INPUT FOR THIS TASK —
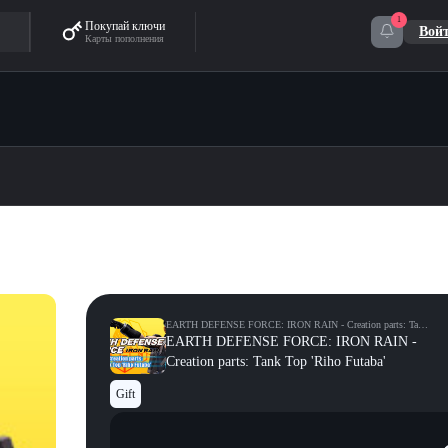
1
Покупай ключи
Вой
Карты пополнения
EARTH DEFENSE FORCE: IRON RAIN - Creation parts: Tank
Top 'Riho Futaba'
EARTH DEFENSE FORCE: IRON RAIN -
Creation parts: Tank Top 'Riho Futaba'
Gift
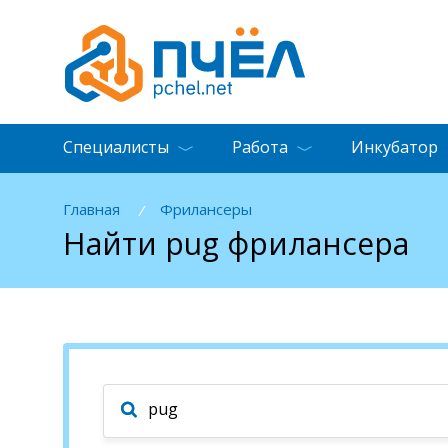
Специалисты
Работа
Инкубатор
Главная
Фрилансеры
/
Найти pug фрилансера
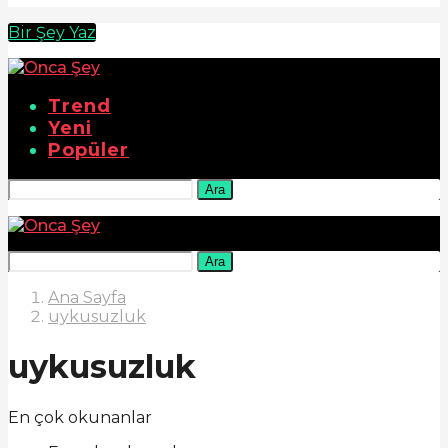
Bir Şey Yaz
Trend
Yeni
Popüler
Ara
Ara
Ana Sayfa
uykusuzluk
uykusuzluk
En çok okunanlar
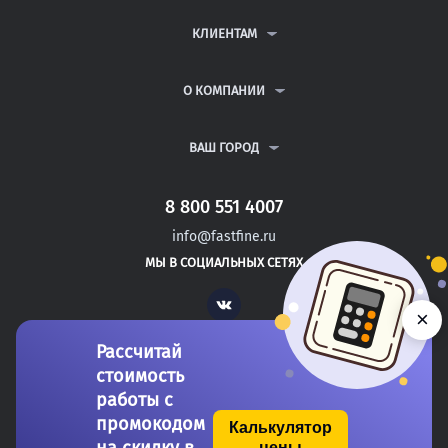
КОНТРОЛЬНЫЕ РАБОТЫ
ДИПЛОМНЫЕ РАБОТЫ
КЛИЕНТАМ
КУРСОВЫЕ РАБОТЫ
АНТИПЛАГИАТ
РЕФЕРАТЫ
ВОПРОСЫ И ОТВЕТЫ
О КОМПАНИИ
ВСЕ УСЛУГИ
ПУБЛИЧНАЯ ОФЕРТА
О КОМПАНИИ
ПОЛИТИКА КОНФИДЕНЦИАЛЬНОСТИ
КОНТАКТЫ
ВАШ ГОРОД
АВТОРАМ
МОСКВА
САНКТ-ПЕТЕРБУРГ
8 800 551 4007
УРЮПИНСК
info@fastfine.ru
САФОНОВО
МЫ В СОЦИАЛЬНЫХ СЕТЯХ
НОГИНСК
Vk
×
Рассчитай
стоимость
работы с
промокодом
Калькулятор
цены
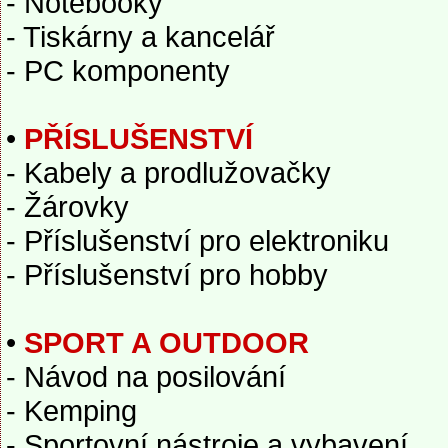
- Notebooky
- Tiskárny a kancelář
- PC komponenty
•
PŘÍSLUŠENSTVÍ
- Kabely a prodlužovačky
- Žárovky
- Příslušenství pro elektroniku
- Příslušenství pro hobby
•
SPORT A OUTDOOR
- Návod na posilování
- Kemping
- Sportovní nástroje a vybavení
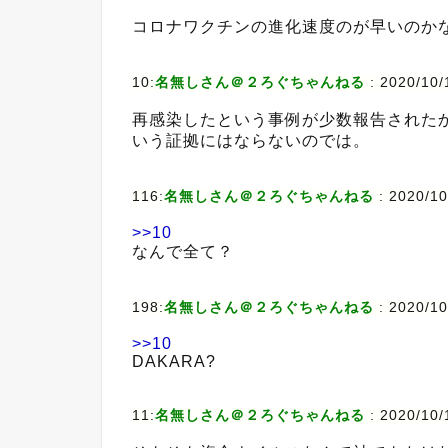
コロナワクチンの進化速度のが早いのか
10:
名無しさん＠２ろぐちゃんねる
:
2020/10/1
再感染したという事例が少数報告された
いう証拠にはならないのでは。
116:
名無しさん＠２ろぐちゃんねる
:
2020/10
>>10
なんで全て？
198:
名無しさん＠２ろぐちゃんねる
:
2020/10
>>10
DAKARA?
11:
名無しさん＠２ろぐちゃんねる
:
2020/10/1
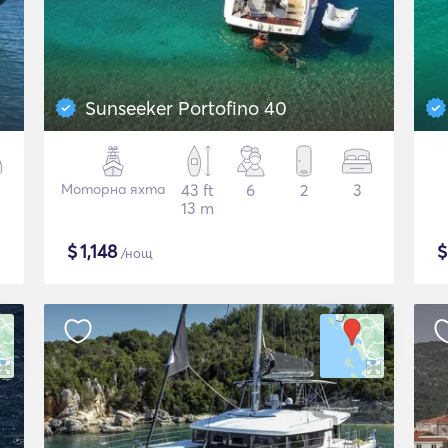
Sunseeker Portofino 40
Моторна яхта
43 ft
6
2
3
13 m
$
1,148
/нощ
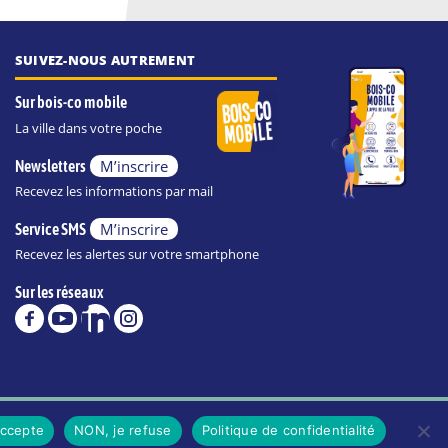
SUIVEZ-NOUS AUTREMENT
Sur bois-co mobile
La ville dans votre poche
M’inscrire
Newsletters
Recevez les informations par mail
M’inscrire
Service SMS
Recevez les alertes sur votre smartphone
Sur les réseaux
POLITIQUE DE CONFIDENTIALITÉ DE LA VILLE
accepte
NON, je refuse
Politique de confidentialité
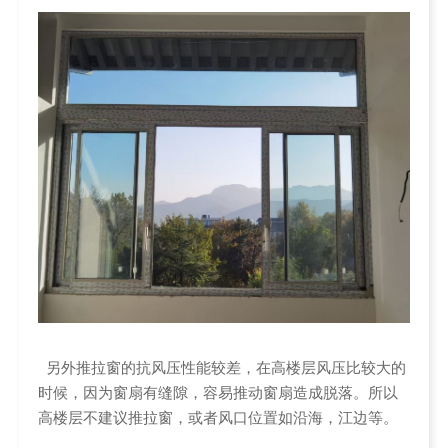
另外推拉窗的抗风压性能较差，在高楼层风压比较大的
时候，因为窗扇有缝隙，容易推动窗扇造成脱落。所以
高楼层不建议推拉窗，或者风口位置如沿海，江边等。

HOW TO COMPLETE THIS TASK — Scan the records for the word "DEFENSE" and copy every line where it is found.

ANSWER AREA —
EARTH DEFENSE FORCE: IRON RAIN - Creation parts: Tank
EARTH DEFENSE FORCE: IRON RAIN -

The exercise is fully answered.